- 657 Okunma
- 2 Yorum
- 0 Beğeni
YOBAZLIK BİR HASTALIKTIR
YOBAZLIK BİR HASTALIKTIR
Dr. Sadık Özen
Yobazlık nedir? Kime yobaz denir? Sözlüklerde, bu konuda çeşitli tanımlamalar yer alıyor. Yobazlık tarifine uyan; farklı konumda, farklı kişilikte ve farklı inançta insanlar vardır. Aslında yobazlık iki türü olan önemli bir ruhsal hastalıktır.
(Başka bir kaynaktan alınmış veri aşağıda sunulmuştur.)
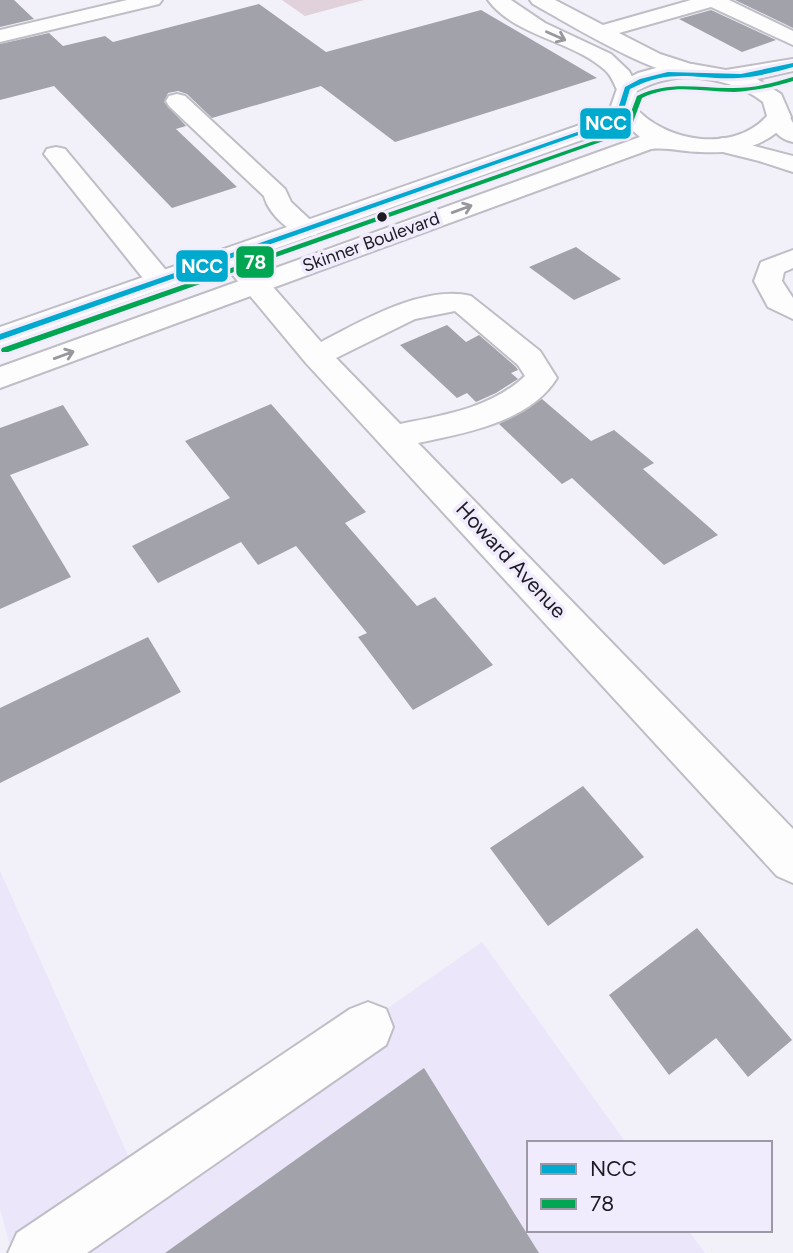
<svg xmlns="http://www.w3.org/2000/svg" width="793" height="1253" font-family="Figtree,sans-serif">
<rect width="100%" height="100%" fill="#f2f0f9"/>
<path fill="#ece6fa" d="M 0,871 L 140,1182 L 482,942 L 626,1143 L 529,1143 L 529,1230 L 688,1230 L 705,1253 L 12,1253 L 0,1209 Z"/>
<path fill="#e0d1db" d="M 282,0 L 364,0 L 305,16 Z"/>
<g fill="#a2a2aa">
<path d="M 0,0 L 14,0 L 34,19 L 0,27 Z"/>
<path d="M 735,0 L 793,0 L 793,28 Z"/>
<path d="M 259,4 L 326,52 L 481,10 L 597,78 L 395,142 L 321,86 L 212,118 L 187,94 L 178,91 L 168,93 L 164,102 L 186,126 L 176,129 L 237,187 L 172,208 L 54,86 L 0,100 L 0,44 L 49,33 L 63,46 L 105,36 L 113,42 Z"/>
<path d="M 711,10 L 776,40 L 742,52 L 679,19 Z"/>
<path d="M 576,247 L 621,279 L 574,300 L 529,267 Z"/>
<path d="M 447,325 L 466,342 L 479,335 L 516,367 L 518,370 L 511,373 L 518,379 L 496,393 L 476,402 L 467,393 L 457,398 L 400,345 Z"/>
<path d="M 542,399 L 591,441 L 614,430 L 654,463 L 643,469 L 718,535 L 664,565 L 572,478 L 562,484 L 499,424 Z"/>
<path d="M 271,404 L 366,512 L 345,523 L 417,606 L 435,597 L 493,665 L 413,710 L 358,637 L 367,633 L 296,546 L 258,565 L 241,542 L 158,583 L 132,546 L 230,498 L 185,441 Z"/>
<path d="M 63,405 L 89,445 L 10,475 L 71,577 L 0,609 L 0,428 Z"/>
<path d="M 148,637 L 181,692 L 0,783 L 0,708 Z"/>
<path d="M 583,786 L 644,857 L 548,926 L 490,848 Z"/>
<path d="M 697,928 L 792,1040 L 748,1077 L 716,1038 L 669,1075 L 609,995 Z"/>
<path d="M 424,1068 L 539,1253 L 165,1253 Z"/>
</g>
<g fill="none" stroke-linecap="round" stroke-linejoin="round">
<defs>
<g id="minor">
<path d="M 127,0 L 162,0 L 159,4 L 0,42 L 0,30 Z"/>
<path d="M 488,0 L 511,0 L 545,23 L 611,54 L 629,71 L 638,88 L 635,93 L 619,93 C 614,85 612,76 605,70 C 574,41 514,36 488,0 Z"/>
<path d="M 530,0 L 555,0 L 603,25 L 691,0 L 729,0 L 793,31 L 793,45 L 711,7 L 619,33 L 660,54 L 694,65 L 697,70 L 694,75 C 663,82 564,21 533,4 Z"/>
<path d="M 177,94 L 185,96 L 285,189 L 291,202 L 320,229 L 316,235 C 296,240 269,216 264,196 L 169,106 L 166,101 L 169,96 Z"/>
<path d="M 779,110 L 787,112 L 793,123 L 793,142 C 779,139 772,130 767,117 L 771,112 Z"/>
<path d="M 723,138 L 793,156 L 793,172 L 759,161 L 715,150 L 711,145 L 715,140 Z"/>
<path d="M 56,147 L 65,149 L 170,275 L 174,281 L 170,287 L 160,289 L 150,287 L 44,154 L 47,149 Z"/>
<path d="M 231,248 L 241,250 L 321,342 C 361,321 425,284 471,296 L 540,351 L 557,378 C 530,422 465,433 418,443 L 793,829 L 793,883 L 777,876 L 306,363 L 217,256 L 221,250 ZM 455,311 L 518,365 L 525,376 C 491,408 445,415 400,424 L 336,358 L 415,319 Z"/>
<path d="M 793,250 L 793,268 L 784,272 L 782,281 L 793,298 L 793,319 L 768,307 L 754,281 L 761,262 Z"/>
<path d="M 368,1002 L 386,1009 L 393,1027 L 386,1045 L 87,1253 L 8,1253 L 17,1233 L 350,1009 Z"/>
</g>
<path id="major" d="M 793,59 L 793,71 L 757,79 L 781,94 L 791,117 C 771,146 735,154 701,152 C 683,152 668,147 651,149 L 0,388 L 0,367 L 640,137 L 623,122 L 613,129 L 0,346 L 0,327 L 597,119 L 610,109 L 619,83 L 638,73 L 667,65 L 692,64 L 726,70 ZM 692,77 C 718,80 742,85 763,102 L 767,116 C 733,154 664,142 634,106 L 637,91 C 655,81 671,77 692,77 Z"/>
</defs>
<use href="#minor" stroke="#bfbdc5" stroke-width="4"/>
<use href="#major" stroke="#bfbdc5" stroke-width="4"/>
<use href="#minor" fill="#fdfdfe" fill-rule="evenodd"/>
<use href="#major" fill="#fdfdfe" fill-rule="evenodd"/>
<defs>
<path id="bus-1" d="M 793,63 L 793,67 C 775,72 757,77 738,78 C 694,80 673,67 630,89 L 623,113 L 607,125 L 0,340 L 0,334 L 603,123 L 617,112 L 625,87 L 640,79 L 668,72 L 741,74 Z"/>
<path id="bus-2" d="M 793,77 L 793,81 C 774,87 754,91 734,92 C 701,92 673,83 642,98 L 633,122 L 612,138 L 8,352 L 2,352 L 1,350 L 2,348 L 608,136 L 628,120 L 637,96 C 671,80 698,89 734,88 C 754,88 773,83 793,77 Z"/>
</defs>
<use href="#bus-1" stroke="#f1ecfd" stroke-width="6"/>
<use href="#bus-2" stroke="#f1ecfd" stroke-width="6"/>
<use href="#bus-1" fill="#00a9ce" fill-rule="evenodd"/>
<use href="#bus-2" fill="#00a651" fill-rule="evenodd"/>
</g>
<defs><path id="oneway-shaft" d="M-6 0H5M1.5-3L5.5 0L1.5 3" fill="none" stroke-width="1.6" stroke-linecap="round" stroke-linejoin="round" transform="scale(1.75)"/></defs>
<g stroke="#98979b">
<use href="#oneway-shaft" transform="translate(556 36) rotate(24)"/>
<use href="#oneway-shaft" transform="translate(462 209) rotate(-20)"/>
<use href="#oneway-shaft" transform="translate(64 355) rotate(-20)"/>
</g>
<circle fill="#1d1a22" stroke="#f1ecfd" stroke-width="2.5" cx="382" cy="217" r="6"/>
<g text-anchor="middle" stroke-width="7" stroke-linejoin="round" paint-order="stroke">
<g font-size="18" fill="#1d1a22" stroke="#f1ecfd">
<text transform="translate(371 242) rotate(-20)" y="6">Skinner Boulevard</text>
</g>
<g font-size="21" fill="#1d1a22" stroke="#f1ecfd">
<text transform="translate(511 560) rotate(47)" y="7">Howard Avenue</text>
</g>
</g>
<g stroke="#f1ecfd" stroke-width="2.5">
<rect x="579" y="107" width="53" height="33" rx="7" fill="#00a9ce"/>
<rect x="235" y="245" width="40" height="34" rx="7" fill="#00a651"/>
<rect x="175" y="249" width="54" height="34" rx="7" fill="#00a9ce"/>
</g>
<g font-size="19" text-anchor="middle" font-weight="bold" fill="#fff">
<text x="606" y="130">NCC</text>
<text x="255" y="269">78</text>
<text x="202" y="273">NCC</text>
</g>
<rect x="527" y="1141" width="245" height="91" fill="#f1ecfd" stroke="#9c98a5" stroke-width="2"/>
<rect x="541" y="1164" width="35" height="10" fill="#00a9ce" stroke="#9c98a5" stroke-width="2"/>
<text x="590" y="1176" font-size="21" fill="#1d1a22">NCC</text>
<rect x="541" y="1199" width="35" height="10" fill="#00a651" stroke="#9c98a5" stroke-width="2"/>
<text x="590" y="1211" font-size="21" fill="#1d1a22">78</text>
</svg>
Kökeni kişilik yapılarındaki bozukluktur.
Bunlardan ilki ve en yaygın olanı; din kisvesi altında gelişmiş, dinsel sapıklık olarak kabul edilmesi gerekenlerdir. En çok karşılaşılan yobaz tipi budur. İnsanların inançlarını yargılayan, beyinlerindeki saplantıları başkalarına zorla kabul ettirmeye çalışan, kendileri gibi düşünmeyenleri dinsizlikle itham eden ve kendilerini tanrı yerine koyabilenler bu grupta yer alırlar. Bunların, kendilerinden daha kıdemli olanlar tarafından beyinleri yıkanmıştır. Eylemleri; siyasi, parasal ve mevki hırsına dayalı her türlü çıkar duygusuna dayalıdır.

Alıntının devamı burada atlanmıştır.